• **Tasks to complete**:
a) In the anecdotes about absentmindedness, what did Anne Rivers Siddons once put in the refrigerator?
b) Decide whether each statement agrees with the anecdotes about absentmindedness, answering yes or no and quoting the words that settle it: (i) The escaped prisoners were caught in Manhattan. (ii) Jermund Skogstad was 60 years old. (iii) Yeats was 54 when his daughter was born.
c) Resume the anecdotes about absentmindedness below, picking up after the story about Yeats and his daughter.

YET SOMEHOW SHE HAS NO TROUBLE READING ROYALTY STATEMENTS
According to the husband of author Anne Rivers Siddons, when she is preparing to begin work on a new book she becomes so preoccupied that she sometimes walks into walls. Once she put a carton of orange juice out their back door and their kitten in the refrigerator.
NUMBER 16: LEAVE LIST IN CAR SO POLICE CAN CATCH US
Two escaped prisoners fro
m Marble Valley, Vermont, were forced to abandon a stolen car when a police officer approached them. Inside was a very helpful list the forgetful fugitives had written to help them remember what to do: “Drive to Maine, get safer place to stay, buy guns, get Marie, get car—Dartmouth, do robbery, go to New York.” The prisoners were later picked up in Manhattan getting off a Maine-to-New York bus.
HOME IS WHERE THE SHORT-TERM MEMORY IS
One afternoon, 50-year-old Jermund Skogstad was busy moving into his new apartment in Oslo, Norway, when he decided to grab some lunch. But after he finished eating at a café some distance away, he reached into his pocket and realized he had forgotten his wallet, which contained not only his money but also his new address—an address he couldn’t remember, no matter how hard he tried. In a newspaper article about Skogstad’s plight, the Norwegian said he hoped his new landlady would read the story and rescue him from further embarrassment.
OH, YOU MUST WANT TO SEE MY DAUGHTER, WHO’S JUST ABOUT YOUR AGE
The great Irish poet and dramatist William Butler Yeats was already 54 when his daughter, Anne, was born. Once, when Yeats and Anne got off the bus that stopped in front of their house in Dublin, Yeats absentmindedly turned and, not recognizing her for a moment as she reached the gate, said hazily, “Oh, and who is it you wish to see?”

• **Stored data**:
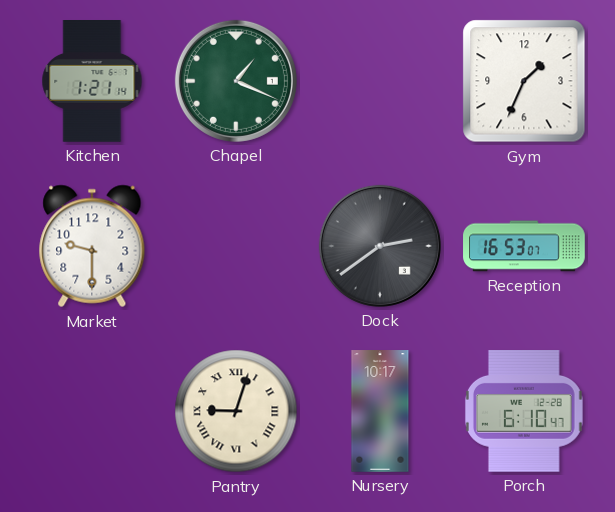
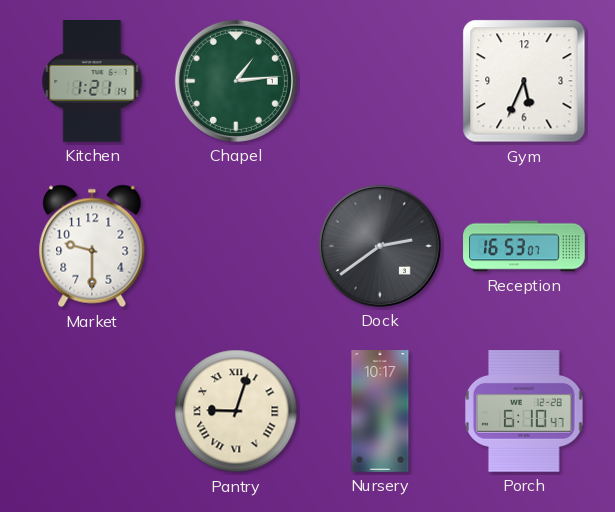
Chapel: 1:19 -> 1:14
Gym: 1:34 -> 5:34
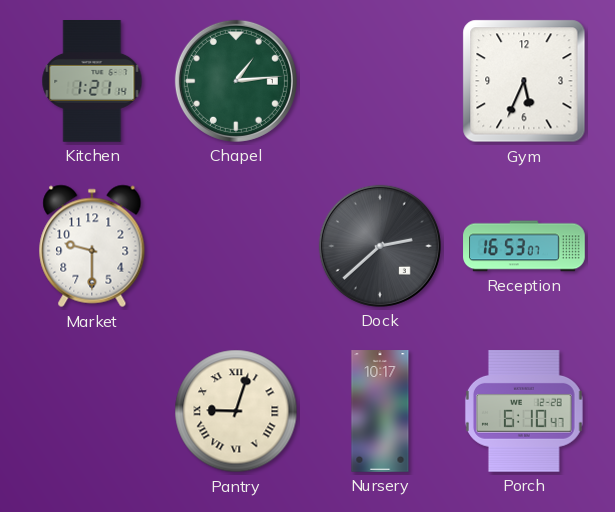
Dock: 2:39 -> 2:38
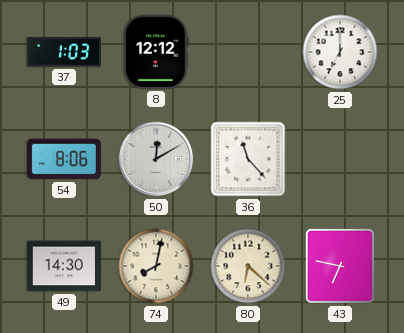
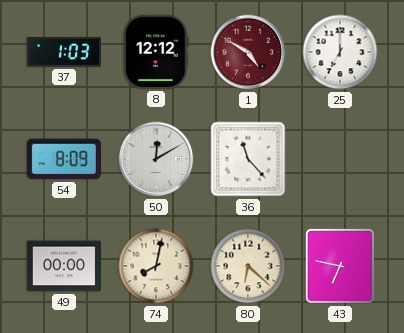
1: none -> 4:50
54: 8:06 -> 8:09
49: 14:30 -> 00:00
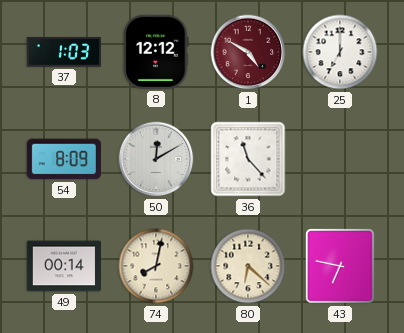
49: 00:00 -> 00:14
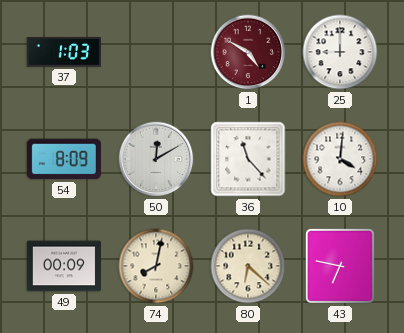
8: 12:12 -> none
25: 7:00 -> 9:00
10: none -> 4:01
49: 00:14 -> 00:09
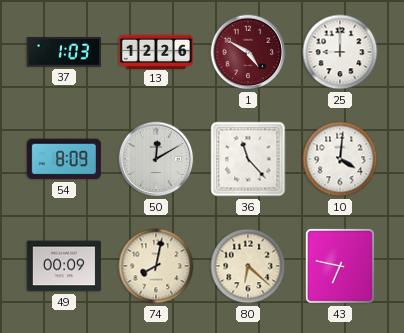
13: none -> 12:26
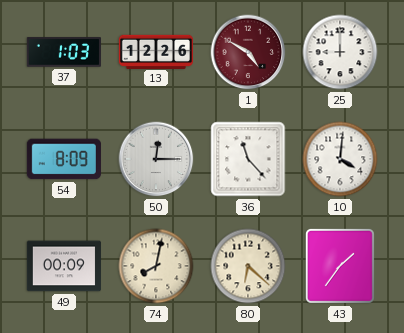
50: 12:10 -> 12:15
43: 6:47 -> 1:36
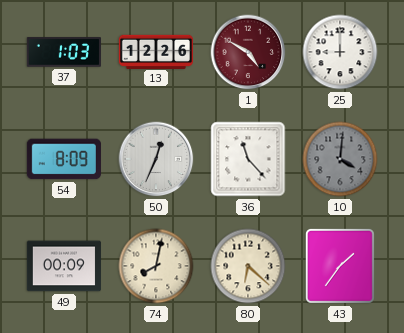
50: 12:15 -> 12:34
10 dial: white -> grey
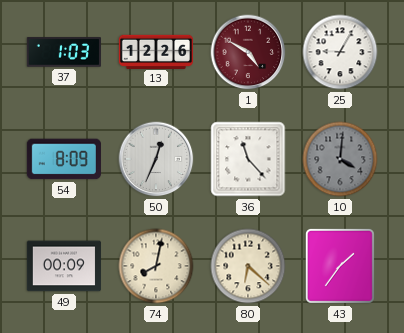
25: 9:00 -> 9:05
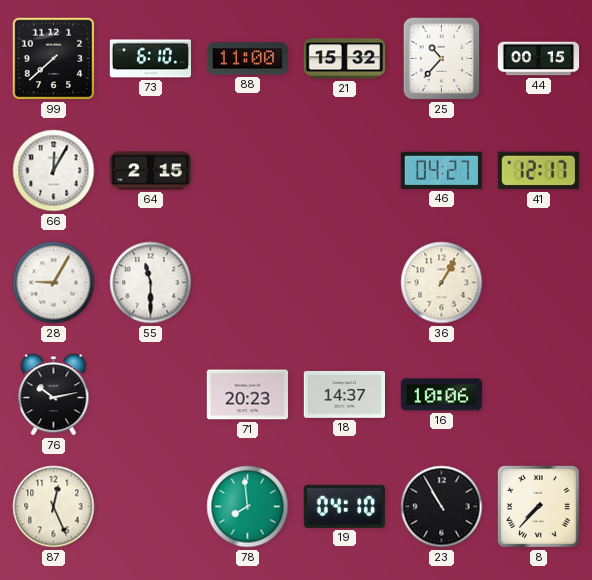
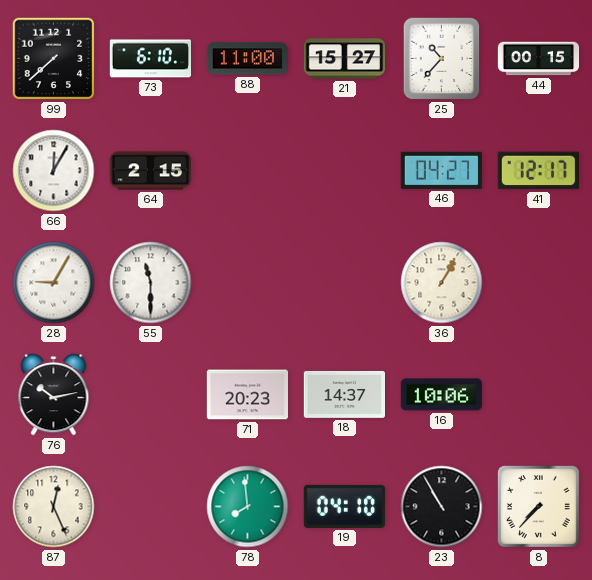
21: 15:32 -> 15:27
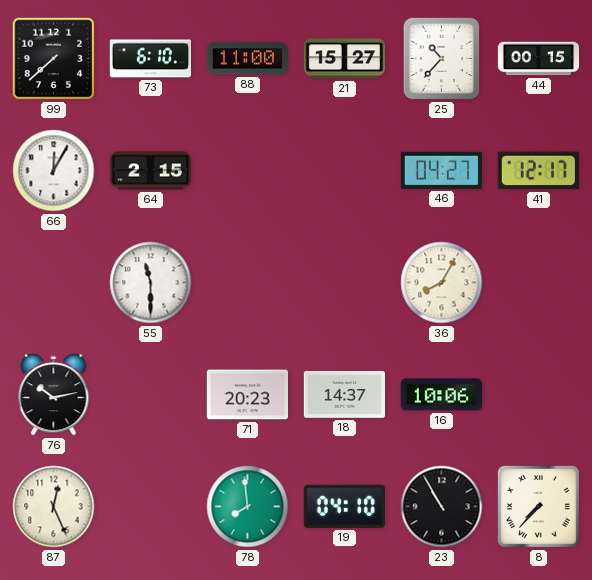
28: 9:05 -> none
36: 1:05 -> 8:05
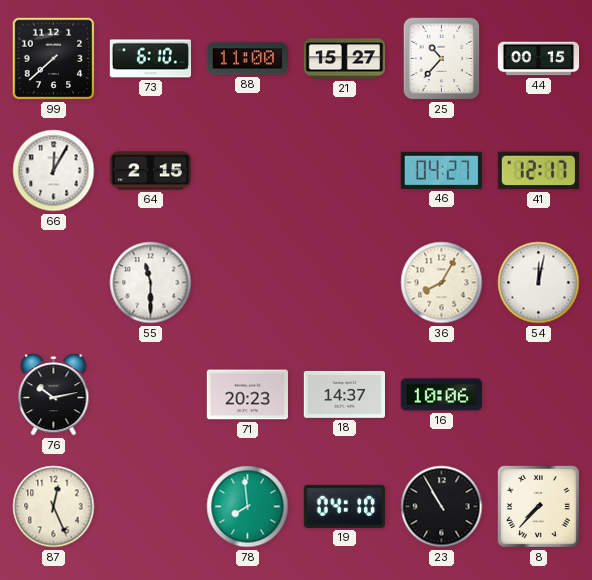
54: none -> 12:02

• **Answers to the exercise**:
a) Their kitten.

b)
(i) Yes: "The prisoners were later picked up in Manhattan getting off a Maine-to-New York bus."
(ii) No: "50-year-old Jermund Skogstad"
(iii) Yes: "was already 54 when his daughter, Anne, was born"

c)
IN PRAISE OF THE ABSENTMINDED
Let’s hope that William James had it right. One day the great psychologist and philosopher was walking down a street in Cambridge, Massachusetts, with two Harvard students when one pointed out a white-bearded man who was talking to himself. The student remarked “Whoever he is, he’s the epitome of the absentminded professor.” Replied James, “What you really mean is that he is present-minded somewhere else.”
AT LEAST THEY SPELLED RUSHED RIGHT
It’s one thing to absentmindedly misspell a word or two that you rarely use; it’s another thing to go blank when spelling words that you must have used hundreds of times. Consider the candidates for office in Charleston, West Virginia: Two Republicans spelled their party as “Repbulican” and “Repucican,” respectively, while four Democrats wrote either “Democart “ or “Democrate.” Trying to explain away the senior moments, one Republican said, “I was kind of rushed,” while one of the Democrats said—you guessed it—“I was rushed.”
AND FINALLY . . .
Mark Twain, as he did so often, has perhaps the final word on senior moments: “When I was younger,” he said toward the end of his life, “I could remember anything, whether it had happened or not; but my faculties are decaying now and soon I shall be so I cannot remember any but the things that never happened.”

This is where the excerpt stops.